▶ **Exercise task 1**
Which advertising placements on the El País home page does the article on advertising and the normalization of the abnormal describe?
▶ **Exercise task 2**
Print a passage from the article on advertising and the normalization of the abnormal word for word. Begin at the words "Look at the" and stop after "up even less.".
▶ **Exercise task 3**
Proceed with the article on advertising and the normalization of the abnormal, picking up right after its final sentence.

▶ **Supplied text**
= = =

(IMAGE: El País homepage, January 2020)

Advertising and the normalization of the abnormal

Enrique Dans
Enrique Dans
Published in
3 min readFeb 2, 2020

--

Look at the picture that illustrates this entry. Take a good look, please. In fact, click the next link to see it in its full glory and with no red layer: it is the home page of El País, long considered Spain’s newspaper of record, from a couple of days ago. But it is so crammed with advertising that reading the news is practically impossible: an advertising campaign occupies both margins of the page, a banner dominates the bottom, another additional module has been placed on the right but without reaching the margin… A quick pixel count reveals that non-advertising content, the news that is supposed to be the newspaper’s raison d’être, occupies only 40% of the page’s surface, while advertising for different brands occupies the remaining 60%. If we discount the space occupied by the bar with the masthead at the top, content takes up even less.

= = =

▶ **Dataset**

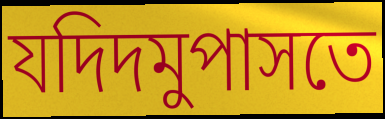
যদিদমুপাসতে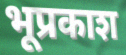
भूप्रकाश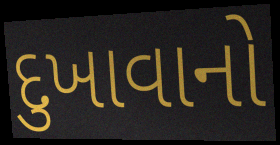
દુખાવાનોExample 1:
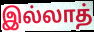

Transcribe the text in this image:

இல்லாத்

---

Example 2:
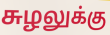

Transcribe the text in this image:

சுழலுக்கு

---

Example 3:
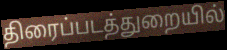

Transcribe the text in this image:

= = =

▶ **Task result 1**
- An advertising campaign occupying both margins of the page
- A banner dominating the bottom
- An additional module placed on the right without reaching the margin

▶ **Task result 2**
Look at the picture that illustrates this entry. Take a good look, please. In fact, click the next link to see it in its full glory and with no red layer: it is the home page of El País, long considered Spain’s newspaper of record, from a couple of days ago. But it is so crammed with advertising that reading the news is practically impossible: an advertising campaign occupies both margins of the page, a banner dominates the bottom, another additional module has been placed on the right but without reaching the margin… A quick pixel count reveals that non-advertising content, the news that is supposed to be the newspaper’s raison d’être, occupies only 40% of the page’s surface, while advertising for different brands occupies the remaining 60%. If we discount the space occupied by the bar with the masthead at the top, content takes up even less.

▶ **Task result 3**
A 60/40 ratio. How is it that one of the country’s leading newspapers can fill 60% of its front page with content its readers have not requested and, moreover, do not want to see? We visit El País’s website to find out what’s going on in the world by reading articles written by journalists who bring their prestige and influence to the medium, and instead we find that the paper’s management has dedicated 60% of the available screen space with garbage that makes it all but impossible to read those articles. One might be…

--

--

Enrique Dans
Enrique Dans

Professor of Innovation at IE Business School and blogger (in English here and in Spanish at enriquedans.com)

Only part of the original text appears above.